INPUT DATA:
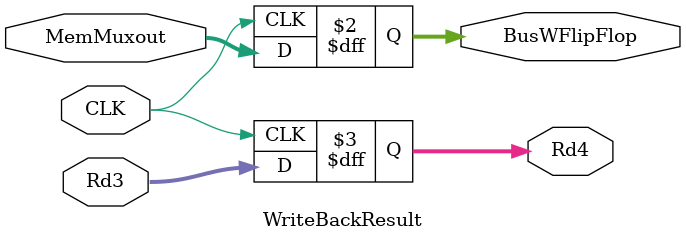
<source format=v>
`timescale 1ns / 1ps
module WriteBackResult(
		input CLK,
		input [4:0]Rd3,
		input [31:0]MemMuxout, 
		output reg[31:0]BusWFlipFlop,
		output reg [4:0]Rd4
    );
always @ (posedge CLK)begin
	BusWFlipFlop <= MemMuxout;
	Rd4 <= Rd3;
end
endmodule

</source>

EXERCISE DETAILS:
Write out the records above exactly as they appear, leaving out any pictures.

SOLUTION FOR THIS EXERCISE:
<source format=v>
`timescale 1ns / 1ps
module WriteBackResult(
		input CLK,
		input [4:0]Rd3,
		input [31:0]MemMuxout, 
		output reg[31:0]BusWFlipFlop,
		output reg [4:0]Rd4
    );
always @ (posedge CLK)begin
	BusWFlipFlop <= MemMuxout;
	Rd4 <= Rd3;
end
endmodule

</source>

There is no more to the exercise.